Aweys, a former army colonel who in the 1990s led militant Islamists in failed campaigns in Somalia but has denied any al-Qaeda links, was named head of the Council of Islamic Courts.
Aweys said he will only support a government based on the Koran.
"Somalia is a Muslim nation and its people are also Muslim, 100 percent. Therefore any government we agree on would be based on the holy Koran and the teachings of our Prophet Mohammed," Aweys said on Monday in a telephone interview.
The 71-year-old Aweys, speaking from his home in central Somalia, condemned any attempts to install a Western-style democracy and said he is under no obligation to abide by the wishes of the West.
"It is not compulsory for us to hate what the Westerners hate," he said.
"Our relationship with the US administration will depend on how the US treats us. If it treats us well, we will also treat them well.

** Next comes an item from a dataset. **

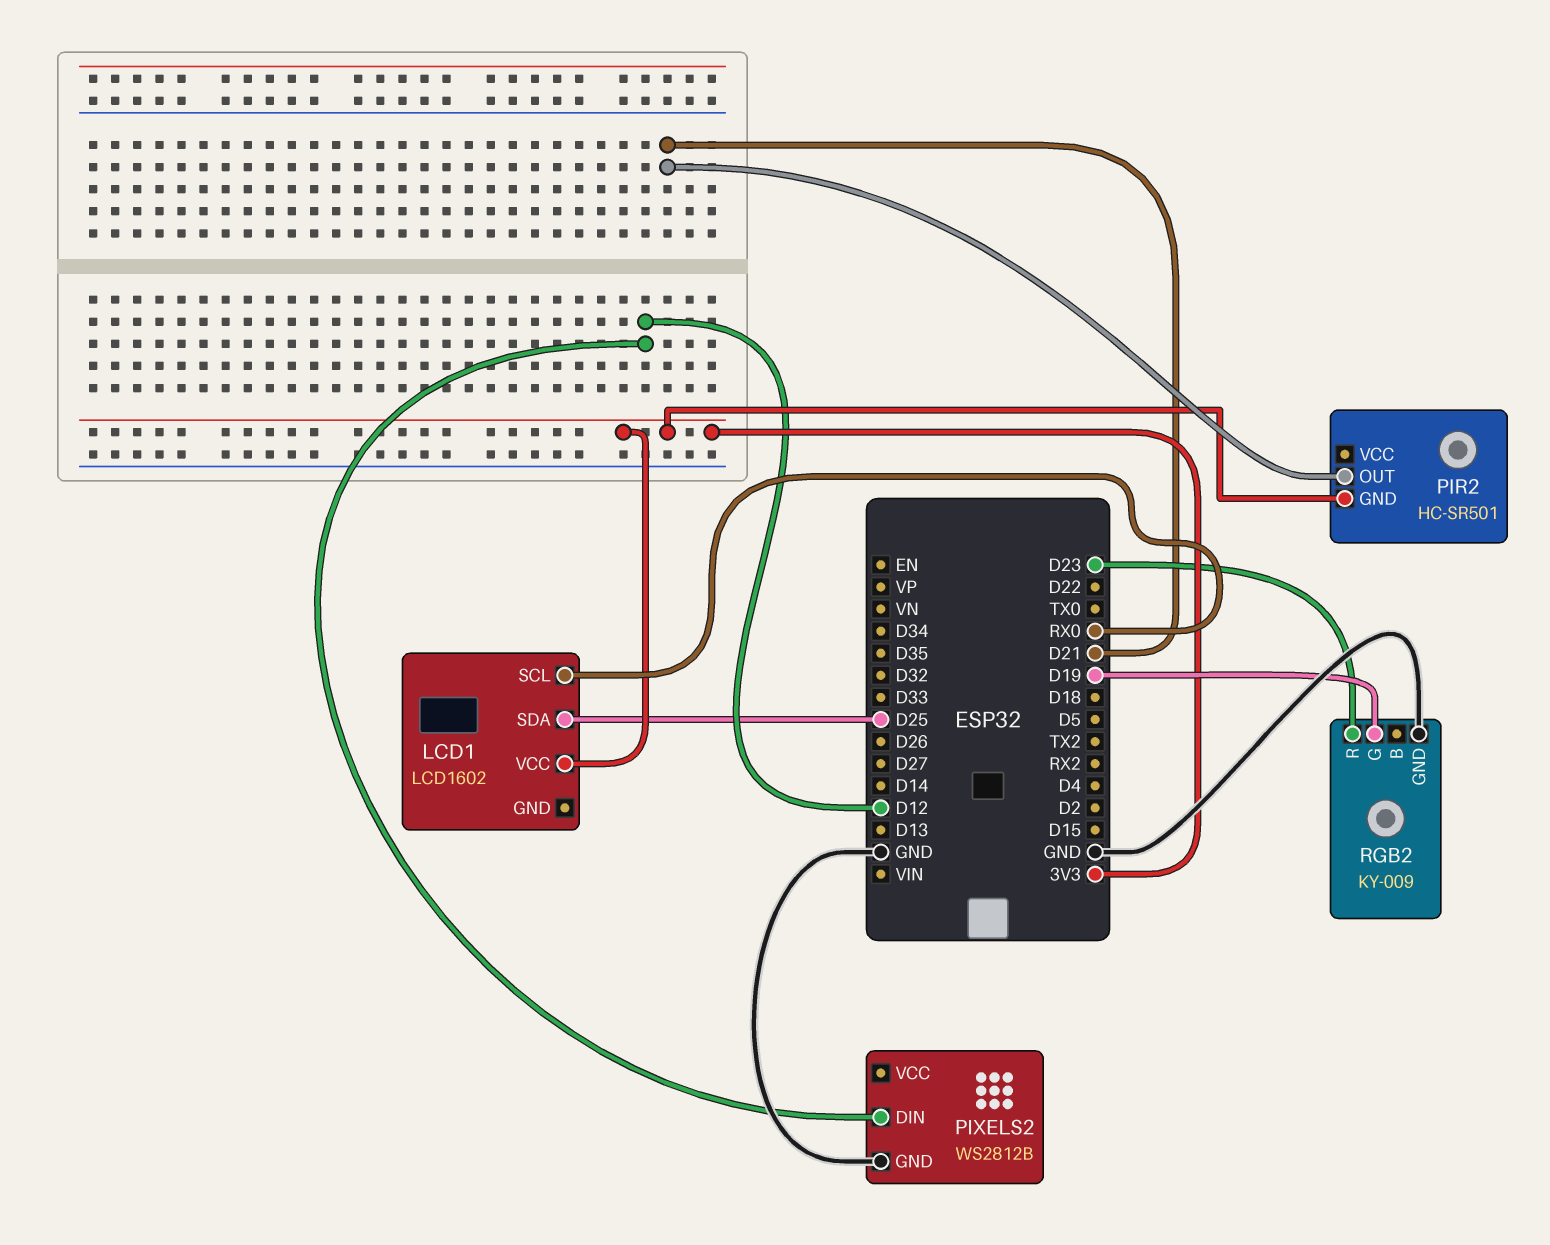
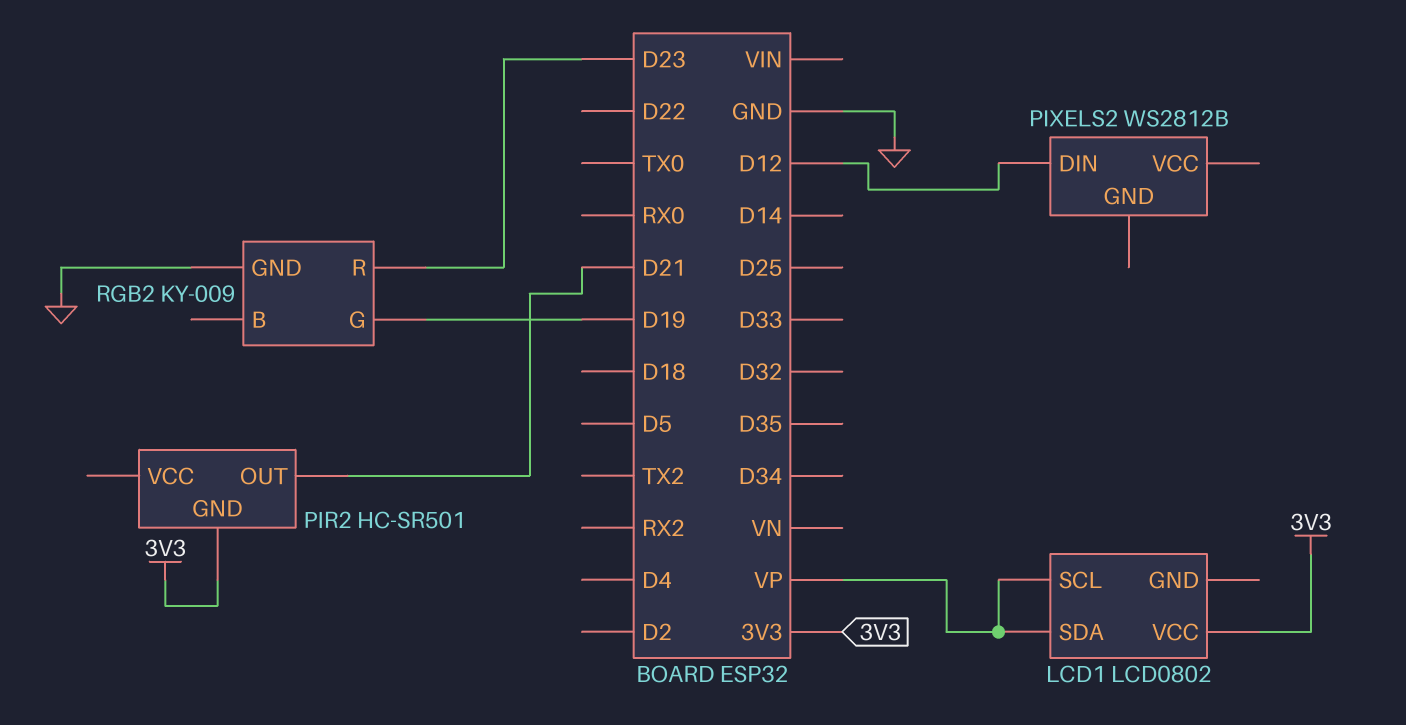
LCD1: LCD1602 -> LCD0802
LCD1 pin SCL: RX0 -> VP
LCD1 pin SDA: D25 -> VP
PIXELS2 pin GND: GND -> none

If it behaves badly, it will be responsible," the former military colonel said, without elaborating.
The US would have no contact with Aweys, but has made no decision about relations with the group as a whole, said State Department spokesman Sean McCormack.
"Of course we are not going to work with somebody like that and of course we would be troubled if this is an indicator of the direction that this group would go in," McCormack said. "But again let's wait, let's see what the collective leadership of this group does."
The council is a parliament for the Islamists, whose well-trained militias seized Mogadishu from US-backed warlords on June 5 after months of fighting that killed at least 350.
The rapists were to be stoned to death in Jowhar, which the Islamists took in the last phase of a campaign that saw them seize a strategic swathe of Somalia from the coastal capital northwest nearly to the Ethiopian border.
"Five men who raped four women on June 22 will be stoned to death [Monday] in accordance with the Islamic Shariah. They have pleaded guilty to the crime and also have been identified by the victims," Siyad Mohamed, a militia leader linked to Islamic courts, told reporters by phone from Jowhar.
Mohamed later said the execution had been delayed as the courts looked to arrest a sixth suspect. He said it was not clear when the sentences would be carried out.
The Islamist victory dealt an embarrassing public setback to Washington's counter-terrorism campaign, as its support for the much-despised warlords gave the Islamists popular backing.